The cache of nearly 12 million files, also known as the "Pandora Papers", was published by the International Consortium of Investigative Journalists (ICJ) and its media partners, such as the BBC and Britain's Guardian newspaper.

Particularly London and the U.K. are highlighted in the data dump . The documents show how wealthy people all over the world set up offshore companies to purchase property and avoid taxes.

These types of London offshore accounts were used to benefit foreign individuals such as the Jordanian King Abdullah II and Azerbaijan's President Ilham Aliyev, as well associates of Pakistani Prime Minster Imran Khan. Khan tweeted that Abdullah denied any wrongdoing and that his government would investigate all those mentioned and take the appropriate action if they are found. Aliyev is yet to comment.

Although the purchase is legal under British law the latest revelations reveal the complex and anonymous financial practices wealthy individuals use in order to avoid paying tax. This is far from the daily experience of most people in Britain.

London is the preferred destination for the wealthy and powerful, thanks to its sophisticated ecosystem of businesses that can assist in this process, such as creative wealth management firms and high-end lawyers, and long-established accounting companies.

For years, London's property market has struggled to overcome its reputation as a key player in how wealthy people in the world hide and enhance their wealth.

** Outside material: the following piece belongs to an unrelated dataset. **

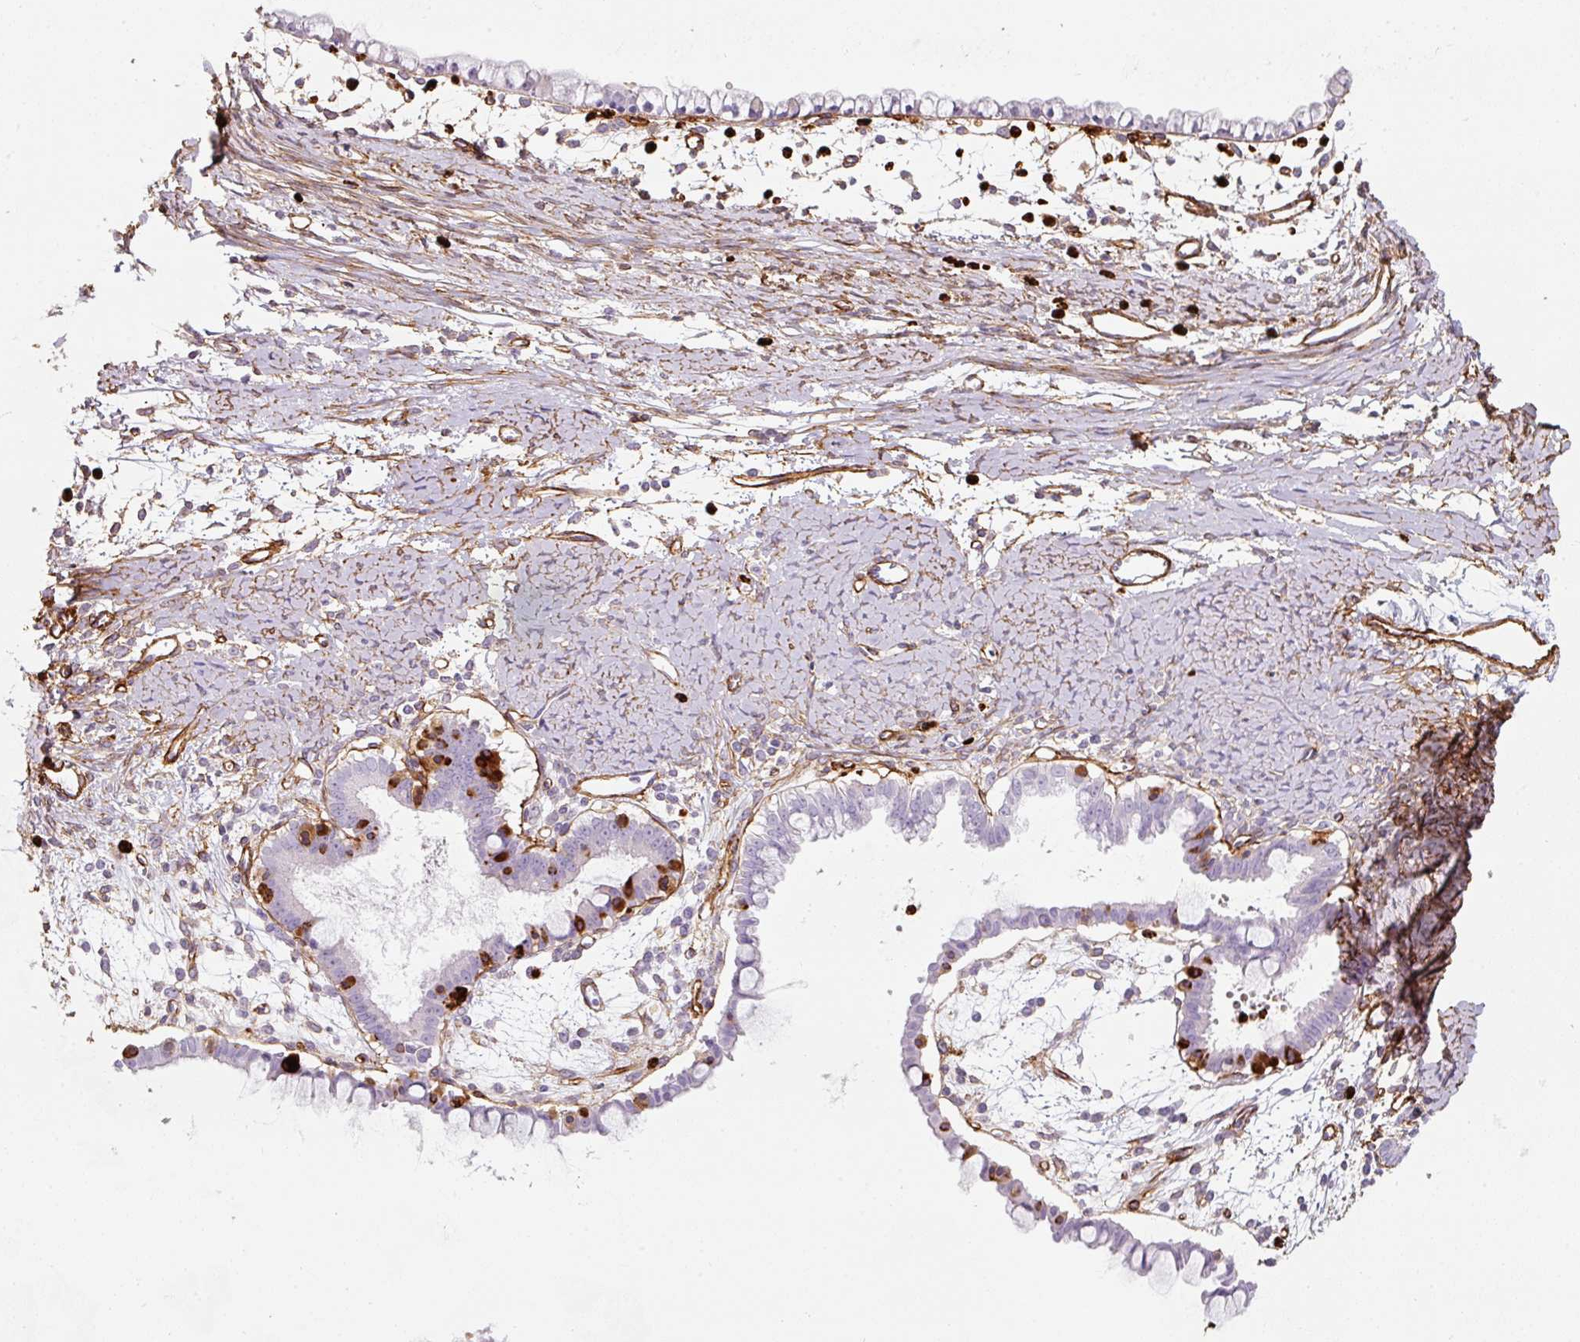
{"staining": {"intensity": "negative", "quantity": "none", "location": "none"}, "tissue": "ovarian cancer", "cell_type": "Tumor cells", "image_type": "cancer", "snomed": [{"axis": "morphology", "description": "Cystadenocarcinoma, mucinous, NOS"}, {"axis": "topography", "description": "Ovary"}], "caption": "There is no significant staining in tumor cells of ovarian cancer (mucinous cystadenocarcinoma).", "gene": "LOXL4", "patient": {"sex": "female", "age": 61}}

Many prime properties are owned by non-nationals in the city's heart. In recent years, Russian oligarchs were prominent purchasers of London property.

London, one the largest financial centers in the world, was also prominently involved in previous financial data leaks, including the 2016 "Panama Papers", and the subsequent "Paradise Papers".

The U.K. authorities have been encouraging a loose approach to regulation for decades in order to attract talent and foreign capital. Critics claim that this has created a favorable environment for tax avoidance. This can be legal as well as other criminal activities such as money laundering.

Duncan Hames is the policy director of Transparency International U.K. and said that the disclosures should be a "wake-up call" for the government in order to take long-overdue steps to strengthen Britain's protections against money laundering and tax avoidance.

He stated that the leaks showed that there was a system for corrupt elites to buy prime property and live luxurious lifestyles, and one for honest and hard-working people.

He said that Britain's role in global corruption and money laundering has been exposed once again with the same loopholes used to funnel suspicious wealth into the country.

Transparency International U.K. has asked the government to close the loophole that allows offshore financial centers in the U.K., such as the British Virgin Islands or the Cayman Islands, to own property in the country without having to disclose their true owners.

It calls on the government to take action against professionals who help people with illegal wealth hide or move money to the U.K., and to properly fund the National Crime Agency in order to pursue those accused of making their money through corruption and crime.

Rishi Sunak, Treasury chief, said that Britain's tax authorities would inspect the Pandora Papers. He also defended the country’s track record in tax avoidance.

Sunak stated that he doesn't believe it is shameful because of our track record in this area.

He cited the Conservative government's past decade of transparency measures to increase transparency -- who owns it -- and to exchange tax data between tax authorities.

He said, "As you can see from the papers it is a worldwide problem, there is a global dimension it and we need to cooperate with other countries to address this, but that we are determined to do so."

Sunak also stated that there was "always more to be done" when asked about reports that half the Russian money laundering takes place in the U.K.

Opposition parties stated that the government should act immediately on the revelations.

In a tweet, Lisa Nandy, Labour Party spokesperson for foreign affairs, stated that "The tentacles and dark money exposed #PandoraPapers reach deep into the heart of U.K democracy."